AT a “town hall” appearance in New Hampshire last October, Democrat presidential candidate Hillary Clinton told her audience that the Australian approach to gun regulation policies was “worth looking at” and “worth considering.”

“The Australian government, as part of trying to clamp down on the availability of automatic weapons, offered a good price for buying hundreds of thousands of guns, and then they basically clamped down going forward in terms of having, you know, more of a background-check approach, more of a permitting approach.”

By “automatic weapons,” she presumably meant “semiautomatic weapons,” but as with many other advocates of banning so-called “assault weapons,” Clinton evidently prefers her audience to ignore the difference between semi and fully automatic firearms.

That, though, is not the worst of the deceptions in that sentence. She also did not bother to mention that the “good price for buying hundreds of thousands of guns” wasn’t negotiable for the “seller.” The “sale” was mandatory, and owners of any semiautomatic rifles or shotguns (and indeed even pump-action shotguns) were forced by the government to surrender them.

Commerce is a mutually voluntary act. Both buyer and seller believe the transaction suits their respective purposes. If not, one or the other party would reject it. That is not what happened in Australia. The “buyer” set the price and told the “seller” he had to accept it. If he refused, the government’s hired muscle (probably armed with the very type of firearm the government insisted on “buying”) would come and take the guns by force. If the “seller” resisted, he faced the very real possibility of death at the hands of the government.

To put it less delicately, if what each Australian gun owner was forced by the government to do is a sale, then any rape victim whose assailant tosses them a dollar after the rape is a prostitute.

But that’s not what Clinton wanted to talk about. Instead, she compared the possibility of an American gun “buy-back” to the Obama Administration’s “Cash for Clunkers” program, in which owners of older, less fuel efficient, less environmentally friendly cars could sell them to the federal government for credit toward the purchase of a new car.

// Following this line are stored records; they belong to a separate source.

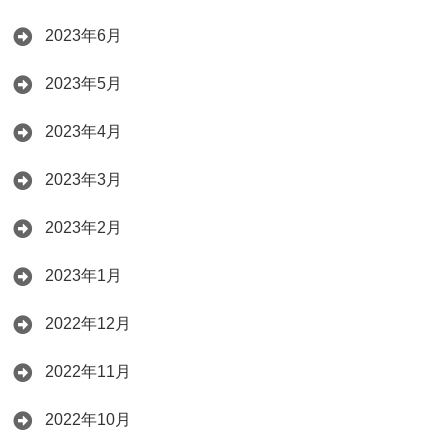
2023年6月
2023年5月
2023年4月
2023年3月
2023年2月
2023年1月
2022年12月
2022年11月
2022年10月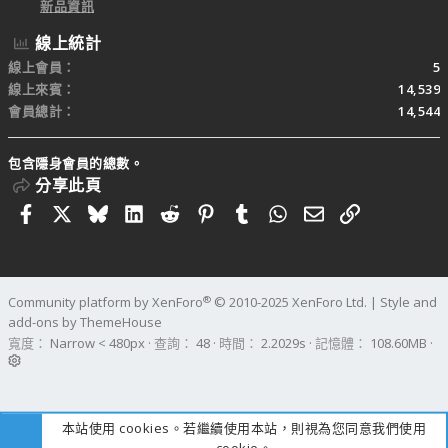
新品資訊
線上統計
線上會員
5
線上來賓
14,539
會員總計
14,544
包含隱身會員的總數。
分享此頁
Facebook
X
Bluesky
LinkedIn
Reddit
Pinterest
Tumblr
WhatsApp
電子郵件
連結
®
Community platform by XenForo
© 2010-2025 XenForo Ltd.
|
Style and
add-ons by ThemeHouse
寬度
查詢
48
時間
2.2029s
記憶體
108.60MB
本站使用 cookies。若繼續使用本站，則視為您同意我們使用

The theory was that the benefits would be multifold: gasoline would be conserved, environmentally harmful emissions would be reduced, and the reeling U.S. auto industry would be stimulated, as program participants spent the money given to them for their “clunkers” to buy new cars.

Whether or not that theory had much to do with reality, and whether or not, indeed, there is any Constitutionally enumerated power by which the federal government has the authority to use we the people’s tax revenue for such purposes is a discussion for another time.

What is relevant here is that Clinton is clearly not looking for a way to stimulate the gun industry, and is certainly not trying to induce Americans to upgrade the firepower in their gun safes. Her intent was very nearly the exact opposite.

Gun rights advocates, of course, had something to say about Clinton’s admiration for the Australian plan. The response was sufficiently heated that Clinton campaign strategists felt compelled to hastily backpedal away from the gun confiscation precipice. As reported in The Hill:

Asked during a Monday interview if Clinton was suggesting the confiscation of guns, Clinton communications director Jen Palmieri said, “Of course not.

“What she was referring to is places where there have been mass shootings and the countries have done something to act on it,” Palmieri said on MSNBC’s Andrea Mitchell Reports.

What Palmieri failed to address was that the “something to act on it” done by the one country Clinton mentioned was indeed the confiscation of hundreds of thousands of guns (which, in the U.S., would scale up to scores of millions of guns).

Are we really to believe that Clinton was unaware of that when she touted the Australian measure? Even if so (a very big “if”), are we to be comfortable with Clinton’s competence to set gun policy when she claims not to support the central element of the gun restriction plan she praised so lavishly?

Of course not.

Clinton was fully aware that the Australian measure was mass gun confiscation, and she thinks that approach is “worth considering” for the U.S. Fine. “Consider” it, Clinton. But then consider—and consider well—what the reality would look like. Thousands—perhaps tens of thousands, or hundreds of thousands, or even millions—of Americans would sooner use their semiautomatic firearms than surrender them.

And by “use,” I mean use against the confiscators.

And about those confiscators: How many would decide to enforce such a “law,” in defiance of the Constitution (not to mention simple human decency)? Of those who would, how many would not change their minds when they saw their brother and sister officers (and/or military service members) killed trying to disarm their countrymen?

Not enough for your purposes, Clinton. Not nearly enough.

If the government tries to force citizens to “sell” our guns, the price will not be cash, but blood. And the confiscationists don’t have enough of that to afford it.